Abstract
Purpose :
The vascular glycocalyx constituent and endothelial-specific type I integral membrane glycoprotein, endomucin (EMCN), regulates VEGF165-induced internalization of VEGF receptor (VEGFR) 2 and its downstream activities. The aim of this study is to investigate the molecular mechanism of EMCN's role in VEGFR2 clathrin-mediated endocytosis (CME) and its specificity in cell surface angiogenesis-related receptor tyrosine kinase endocytosis and signaling.
Methods :
Immunoprecipitation (IP) of EMCN in human retinal endothelial cells (HRECs) followed by mass spectrometry was employed to identifiy potential EMCN binding partners. The STRING database was used to analyze protein-protein interactions and functional clustering of these partners. Interactions between EMCN and AP2 α2 and β2 subunits in HRECs were confirmed through IP. EMCN was knocked down using siEMCN, with non-targeting siRNA as a control. A wound healing assay examined endothelial cell migration, while angiogenic receptor internalization (VEGFR2, VEGFR1, and FGFR1) was assessed by biotin labeling, extraction using avidin-conjugated beads, and visualization via western blot.
Results :
From the 416 EMCN-binding proteins identified by mass spectrometry, STING functional clustering revealed 15 proteins involved in endocytosis. Our IP validated EMCN interactions with AP2 subunits AP2α2 and AP2β2. VEGFR2 and AP2 interacted in the presence EMCN but not after EMCN knockdown. EMCN depletion had no effect on PlGF-2-induced HREC migration (1.11 ± 0.0707 vs. 1.38 ± 0.0601, P < 0.05, n=6 or 8) or VEGF165 (10 ng/ml) induced VEGFR1 internalization after 30 min, compared to the control (1.50 ± 0.117 vs. 0.625 ± 0.108, P < 0.001, n=6).
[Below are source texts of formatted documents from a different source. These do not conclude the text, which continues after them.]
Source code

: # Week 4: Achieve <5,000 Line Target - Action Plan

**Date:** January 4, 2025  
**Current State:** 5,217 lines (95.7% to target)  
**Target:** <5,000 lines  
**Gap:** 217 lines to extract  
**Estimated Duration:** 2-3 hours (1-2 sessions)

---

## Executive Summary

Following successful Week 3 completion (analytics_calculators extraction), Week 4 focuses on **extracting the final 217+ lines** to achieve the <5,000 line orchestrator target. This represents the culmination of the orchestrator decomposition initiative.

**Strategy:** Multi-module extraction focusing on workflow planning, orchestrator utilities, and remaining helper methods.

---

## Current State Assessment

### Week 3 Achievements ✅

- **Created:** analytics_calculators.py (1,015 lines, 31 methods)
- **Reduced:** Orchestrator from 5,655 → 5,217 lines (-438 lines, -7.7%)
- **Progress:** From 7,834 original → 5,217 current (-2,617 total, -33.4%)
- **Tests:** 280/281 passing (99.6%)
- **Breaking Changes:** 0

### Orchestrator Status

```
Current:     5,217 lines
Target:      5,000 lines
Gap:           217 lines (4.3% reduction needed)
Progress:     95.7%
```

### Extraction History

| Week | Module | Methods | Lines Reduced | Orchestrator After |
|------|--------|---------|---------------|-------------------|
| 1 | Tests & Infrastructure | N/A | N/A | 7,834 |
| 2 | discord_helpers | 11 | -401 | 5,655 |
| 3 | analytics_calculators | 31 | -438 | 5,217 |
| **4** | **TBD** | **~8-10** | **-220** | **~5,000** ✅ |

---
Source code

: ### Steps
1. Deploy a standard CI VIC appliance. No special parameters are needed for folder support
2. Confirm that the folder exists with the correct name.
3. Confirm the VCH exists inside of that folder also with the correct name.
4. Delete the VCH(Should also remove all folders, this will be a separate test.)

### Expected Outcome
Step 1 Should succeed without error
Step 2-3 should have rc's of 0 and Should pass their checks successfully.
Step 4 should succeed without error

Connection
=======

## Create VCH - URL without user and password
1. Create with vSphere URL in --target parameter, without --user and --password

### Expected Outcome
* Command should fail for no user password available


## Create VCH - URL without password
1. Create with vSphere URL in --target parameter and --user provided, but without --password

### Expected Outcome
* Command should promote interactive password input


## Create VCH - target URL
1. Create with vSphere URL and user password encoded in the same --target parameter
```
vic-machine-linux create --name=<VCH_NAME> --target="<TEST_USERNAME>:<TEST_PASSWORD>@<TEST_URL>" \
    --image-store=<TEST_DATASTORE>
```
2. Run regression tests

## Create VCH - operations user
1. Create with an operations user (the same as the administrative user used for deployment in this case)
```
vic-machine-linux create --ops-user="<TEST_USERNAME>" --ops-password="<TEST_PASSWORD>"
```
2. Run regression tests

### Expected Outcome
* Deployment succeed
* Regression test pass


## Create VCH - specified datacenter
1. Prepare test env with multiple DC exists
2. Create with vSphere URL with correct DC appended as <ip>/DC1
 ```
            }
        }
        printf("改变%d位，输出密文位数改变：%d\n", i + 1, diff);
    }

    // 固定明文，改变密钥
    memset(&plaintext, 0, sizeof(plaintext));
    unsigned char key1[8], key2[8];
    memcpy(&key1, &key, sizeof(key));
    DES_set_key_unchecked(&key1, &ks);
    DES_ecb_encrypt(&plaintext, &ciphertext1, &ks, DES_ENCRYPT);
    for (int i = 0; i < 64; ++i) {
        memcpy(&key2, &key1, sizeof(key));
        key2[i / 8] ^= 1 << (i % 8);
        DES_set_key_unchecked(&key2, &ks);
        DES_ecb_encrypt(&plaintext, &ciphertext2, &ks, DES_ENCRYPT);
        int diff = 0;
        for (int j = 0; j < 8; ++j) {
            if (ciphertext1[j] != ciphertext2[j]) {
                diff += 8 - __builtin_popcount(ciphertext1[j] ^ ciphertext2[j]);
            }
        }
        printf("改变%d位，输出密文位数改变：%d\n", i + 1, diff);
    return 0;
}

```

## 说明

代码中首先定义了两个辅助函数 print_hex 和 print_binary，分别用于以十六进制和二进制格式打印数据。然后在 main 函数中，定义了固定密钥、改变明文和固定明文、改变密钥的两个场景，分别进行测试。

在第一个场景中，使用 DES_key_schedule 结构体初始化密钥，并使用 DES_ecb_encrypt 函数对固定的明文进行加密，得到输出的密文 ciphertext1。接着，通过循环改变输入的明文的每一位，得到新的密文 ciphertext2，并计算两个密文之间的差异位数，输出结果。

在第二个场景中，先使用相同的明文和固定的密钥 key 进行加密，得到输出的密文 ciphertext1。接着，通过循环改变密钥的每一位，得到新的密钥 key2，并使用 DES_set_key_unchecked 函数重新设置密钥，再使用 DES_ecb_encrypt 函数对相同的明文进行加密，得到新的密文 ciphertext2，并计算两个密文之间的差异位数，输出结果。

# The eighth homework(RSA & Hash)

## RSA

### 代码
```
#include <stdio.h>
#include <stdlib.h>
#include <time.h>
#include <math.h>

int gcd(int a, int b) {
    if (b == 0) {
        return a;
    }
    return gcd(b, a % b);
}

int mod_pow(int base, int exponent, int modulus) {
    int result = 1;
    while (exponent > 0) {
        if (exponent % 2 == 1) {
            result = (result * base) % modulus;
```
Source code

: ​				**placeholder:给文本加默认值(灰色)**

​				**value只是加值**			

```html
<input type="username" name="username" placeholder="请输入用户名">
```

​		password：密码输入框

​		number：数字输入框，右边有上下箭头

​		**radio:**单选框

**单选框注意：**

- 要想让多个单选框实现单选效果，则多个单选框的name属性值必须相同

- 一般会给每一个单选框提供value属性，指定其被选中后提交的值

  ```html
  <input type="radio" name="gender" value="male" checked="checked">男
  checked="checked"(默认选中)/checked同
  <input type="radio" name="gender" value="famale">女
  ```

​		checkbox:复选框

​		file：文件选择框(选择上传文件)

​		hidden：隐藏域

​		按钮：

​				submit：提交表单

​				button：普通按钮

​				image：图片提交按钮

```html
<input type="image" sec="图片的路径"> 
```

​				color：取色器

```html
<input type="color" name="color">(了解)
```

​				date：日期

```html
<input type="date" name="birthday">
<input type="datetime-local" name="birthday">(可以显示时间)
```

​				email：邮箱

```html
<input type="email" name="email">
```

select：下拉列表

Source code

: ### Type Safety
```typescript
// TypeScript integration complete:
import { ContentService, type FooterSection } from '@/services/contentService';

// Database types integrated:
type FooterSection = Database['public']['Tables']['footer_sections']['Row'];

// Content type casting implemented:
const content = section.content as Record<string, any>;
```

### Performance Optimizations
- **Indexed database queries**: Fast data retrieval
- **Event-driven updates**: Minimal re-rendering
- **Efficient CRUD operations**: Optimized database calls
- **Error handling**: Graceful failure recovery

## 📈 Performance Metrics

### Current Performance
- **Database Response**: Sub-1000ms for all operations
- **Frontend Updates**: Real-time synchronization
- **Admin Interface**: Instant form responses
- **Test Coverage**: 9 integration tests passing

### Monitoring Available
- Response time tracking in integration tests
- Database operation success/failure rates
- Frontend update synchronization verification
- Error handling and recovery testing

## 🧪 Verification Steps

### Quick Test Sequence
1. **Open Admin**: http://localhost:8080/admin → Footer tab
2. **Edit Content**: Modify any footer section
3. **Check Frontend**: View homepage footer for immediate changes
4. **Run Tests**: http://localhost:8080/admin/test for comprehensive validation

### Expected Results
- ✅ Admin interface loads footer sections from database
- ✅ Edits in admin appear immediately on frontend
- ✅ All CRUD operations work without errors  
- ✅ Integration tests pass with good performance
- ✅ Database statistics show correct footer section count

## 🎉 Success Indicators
FGF-induced HREC migration and FGFR1 internalization was unaffected by EMCN knockdown. EMCN knockdown significantly reduced VEGF165- and VEGF121-induced HREC migration (1.15 ± 0.0235 vs. 1.01 ± 0.0348, P<0.05 and 1.19 ± 0.0352 vs. 1.04 ± 0.0152, P<0.01, respectively, n=10). VEGF121-induced significant VEGFR2 internalization after 60 min (1.00 vs. 0.780 ± 0.00925, P<0.05, n=3). VEGFR2 internalization continued up to 120 min after VEGF121 stimulation but was prevented in EMCN-knockdown cells (0.577 ± 0.0359 vs. 0.787 ± 0.0192, P<0.05, n=3).
Conclusions :
Our data suggest that EMCN regulates VEGFR2 endocytosis through the AP2 complex and that EMCN modulation of ligand-driven VEGFR2 CME and signaling is specific for VEGFR2.
This abstract was presented at the 2024 ARVO Annual Meeting, held in Seattle, WA, May 5-9, 2024.